Add Range Query on Spark DataSet - plutolove’s diary

准备工作

首先下载代码并编译，将编译之后的代码导入到IDEA中，若在IDEA中编译出现问题，一般是由于有的代码在编译时才生成，在导入到IDEA之后要重新生成一下，点击Generate Sources and Update folders后重新编译即可。(我用的是Spark-2.1版本的代码)

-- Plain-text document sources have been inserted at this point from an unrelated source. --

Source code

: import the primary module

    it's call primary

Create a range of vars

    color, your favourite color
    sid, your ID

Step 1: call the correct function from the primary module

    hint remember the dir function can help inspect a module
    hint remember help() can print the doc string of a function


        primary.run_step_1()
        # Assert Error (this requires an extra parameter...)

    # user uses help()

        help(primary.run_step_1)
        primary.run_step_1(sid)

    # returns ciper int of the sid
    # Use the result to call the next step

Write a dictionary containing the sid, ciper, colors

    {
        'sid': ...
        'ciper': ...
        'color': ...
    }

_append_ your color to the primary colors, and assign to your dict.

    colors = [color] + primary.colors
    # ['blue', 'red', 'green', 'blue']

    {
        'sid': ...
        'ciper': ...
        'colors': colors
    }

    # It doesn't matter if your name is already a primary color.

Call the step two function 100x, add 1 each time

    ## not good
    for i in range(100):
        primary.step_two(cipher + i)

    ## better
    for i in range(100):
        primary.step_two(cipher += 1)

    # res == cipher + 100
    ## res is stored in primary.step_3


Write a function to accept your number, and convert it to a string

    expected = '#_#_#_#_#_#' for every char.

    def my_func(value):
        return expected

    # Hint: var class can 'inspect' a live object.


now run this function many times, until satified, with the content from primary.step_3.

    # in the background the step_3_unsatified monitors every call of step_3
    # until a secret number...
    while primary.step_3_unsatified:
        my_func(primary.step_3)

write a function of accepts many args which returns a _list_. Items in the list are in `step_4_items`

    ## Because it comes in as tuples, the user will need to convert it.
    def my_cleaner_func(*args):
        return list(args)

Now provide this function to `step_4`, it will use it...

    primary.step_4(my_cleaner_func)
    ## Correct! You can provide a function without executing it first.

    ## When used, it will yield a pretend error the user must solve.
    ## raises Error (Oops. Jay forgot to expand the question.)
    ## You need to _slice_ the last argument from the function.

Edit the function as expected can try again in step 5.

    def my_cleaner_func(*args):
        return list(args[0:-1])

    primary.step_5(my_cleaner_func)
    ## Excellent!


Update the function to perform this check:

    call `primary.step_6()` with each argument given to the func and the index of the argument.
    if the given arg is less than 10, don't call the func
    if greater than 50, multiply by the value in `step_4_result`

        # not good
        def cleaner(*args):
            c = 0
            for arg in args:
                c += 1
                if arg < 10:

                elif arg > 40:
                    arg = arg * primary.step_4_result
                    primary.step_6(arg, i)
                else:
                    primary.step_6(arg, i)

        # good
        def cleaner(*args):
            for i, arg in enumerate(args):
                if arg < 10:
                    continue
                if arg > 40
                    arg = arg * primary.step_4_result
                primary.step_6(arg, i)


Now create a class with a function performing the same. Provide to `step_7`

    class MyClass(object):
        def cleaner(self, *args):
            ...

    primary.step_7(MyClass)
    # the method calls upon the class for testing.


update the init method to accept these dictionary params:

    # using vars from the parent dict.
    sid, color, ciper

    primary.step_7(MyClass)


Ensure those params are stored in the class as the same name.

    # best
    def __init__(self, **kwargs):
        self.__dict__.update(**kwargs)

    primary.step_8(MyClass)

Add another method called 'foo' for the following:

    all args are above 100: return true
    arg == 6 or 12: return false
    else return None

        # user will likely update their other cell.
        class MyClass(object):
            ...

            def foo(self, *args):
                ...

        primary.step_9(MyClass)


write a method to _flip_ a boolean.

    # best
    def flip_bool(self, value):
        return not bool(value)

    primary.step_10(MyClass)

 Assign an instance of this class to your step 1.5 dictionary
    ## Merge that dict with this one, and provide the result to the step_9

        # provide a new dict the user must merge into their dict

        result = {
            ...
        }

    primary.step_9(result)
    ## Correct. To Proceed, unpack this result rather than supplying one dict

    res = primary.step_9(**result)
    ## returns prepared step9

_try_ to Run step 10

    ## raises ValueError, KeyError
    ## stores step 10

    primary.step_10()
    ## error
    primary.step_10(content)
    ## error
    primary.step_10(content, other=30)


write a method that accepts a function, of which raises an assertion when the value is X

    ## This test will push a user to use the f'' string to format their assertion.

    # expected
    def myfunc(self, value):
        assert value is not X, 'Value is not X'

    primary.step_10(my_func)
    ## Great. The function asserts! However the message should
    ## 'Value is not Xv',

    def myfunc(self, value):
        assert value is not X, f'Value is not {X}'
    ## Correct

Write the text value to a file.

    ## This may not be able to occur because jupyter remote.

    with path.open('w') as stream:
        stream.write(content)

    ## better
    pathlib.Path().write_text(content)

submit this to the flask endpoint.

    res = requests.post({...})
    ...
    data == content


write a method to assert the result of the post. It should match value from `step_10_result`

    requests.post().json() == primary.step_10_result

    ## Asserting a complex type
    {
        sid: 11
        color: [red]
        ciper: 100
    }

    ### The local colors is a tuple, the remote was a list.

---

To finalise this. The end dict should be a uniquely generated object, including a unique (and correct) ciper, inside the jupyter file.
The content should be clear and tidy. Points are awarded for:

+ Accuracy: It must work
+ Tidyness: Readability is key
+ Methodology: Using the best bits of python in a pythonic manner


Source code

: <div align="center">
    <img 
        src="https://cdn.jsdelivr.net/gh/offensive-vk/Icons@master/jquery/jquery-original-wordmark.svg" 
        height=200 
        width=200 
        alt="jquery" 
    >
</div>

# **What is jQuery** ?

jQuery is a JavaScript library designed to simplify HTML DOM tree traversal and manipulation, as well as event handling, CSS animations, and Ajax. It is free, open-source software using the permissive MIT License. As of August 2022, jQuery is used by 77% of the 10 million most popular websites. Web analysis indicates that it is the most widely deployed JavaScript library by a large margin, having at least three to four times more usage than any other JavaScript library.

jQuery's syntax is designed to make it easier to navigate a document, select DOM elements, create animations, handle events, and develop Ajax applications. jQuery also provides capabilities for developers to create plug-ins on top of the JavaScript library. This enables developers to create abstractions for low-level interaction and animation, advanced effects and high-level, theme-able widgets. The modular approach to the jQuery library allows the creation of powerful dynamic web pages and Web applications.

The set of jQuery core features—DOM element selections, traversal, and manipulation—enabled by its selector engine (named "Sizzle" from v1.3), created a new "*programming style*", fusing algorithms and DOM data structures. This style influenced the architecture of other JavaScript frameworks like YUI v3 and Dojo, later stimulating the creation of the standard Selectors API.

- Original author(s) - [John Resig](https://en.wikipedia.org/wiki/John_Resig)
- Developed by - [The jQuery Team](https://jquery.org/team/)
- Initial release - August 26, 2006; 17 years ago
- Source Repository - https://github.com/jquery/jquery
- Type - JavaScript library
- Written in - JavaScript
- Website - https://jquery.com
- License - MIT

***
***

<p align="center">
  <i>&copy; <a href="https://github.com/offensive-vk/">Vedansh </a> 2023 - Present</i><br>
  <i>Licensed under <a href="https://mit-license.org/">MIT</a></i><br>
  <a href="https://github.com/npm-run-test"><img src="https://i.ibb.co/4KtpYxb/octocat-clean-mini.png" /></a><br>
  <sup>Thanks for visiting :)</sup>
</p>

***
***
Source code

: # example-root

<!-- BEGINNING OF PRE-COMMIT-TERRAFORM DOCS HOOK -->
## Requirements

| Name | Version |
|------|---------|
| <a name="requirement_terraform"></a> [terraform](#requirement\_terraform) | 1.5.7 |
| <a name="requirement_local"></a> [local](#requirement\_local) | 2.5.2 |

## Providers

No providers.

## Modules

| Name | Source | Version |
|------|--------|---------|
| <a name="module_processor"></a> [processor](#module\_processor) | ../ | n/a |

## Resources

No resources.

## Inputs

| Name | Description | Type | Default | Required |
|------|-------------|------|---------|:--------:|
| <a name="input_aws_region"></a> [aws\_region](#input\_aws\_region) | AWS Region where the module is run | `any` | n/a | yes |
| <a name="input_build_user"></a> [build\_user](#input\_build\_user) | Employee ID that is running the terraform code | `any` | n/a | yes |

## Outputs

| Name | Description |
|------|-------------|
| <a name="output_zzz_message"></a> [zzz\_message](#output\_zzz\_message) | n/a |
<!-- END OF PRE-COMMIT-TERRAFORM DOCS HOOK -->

git clone -b branch-2.1 https://github.com/apache/spark.git
./build/mvn -DskipTests clean package

目标

在DataSet中添加Range查询操作，使得DataSet支持Range查询。

import org.apache.spark.sql.SparkSession
object Range {
  case class PointData(x: Double, y: Double, z: Double, other: String)
  def main(args: Array[String]): Unit = {

    val sparkSession = SparkSession
      .builder()
      .master("local[4]")
      .appName("SparkSession")
      .getOrCreate()

    import sparkSession.implicits._
    val caseClassDS = Seq(PointData(1.0, 1.0, 3.0, "1"),  PointData(2.0, 2.0, 3.0, "2"), PointData(2.0, 2.0, 3.0, "3"),
      PointData(2.0, 2.0, 3.0, "4"),PointData(3.0, 3.0, 3.0, "5"),PointData(4.0, 4.0, 3.0, "6")).toDS()
    caseClassDS.range(Array("x", "y"), Array(0.0, 0.0), Array(3.0, 3.0)).show()
  }
}

实现UDT(User Define Type)类型

实现UDT是为了在Spark SQL中添加用户自定义的复杂类型，满足用户需求。定义ShapeType类是告诉Spark用户自定义的Point，Shape都属于ShapeType 类型。在实现ShapeType时需要实现两个函数接口，一个是序列化接口，一个是反序列化接口，我用kryo来实现序列化和反序列化。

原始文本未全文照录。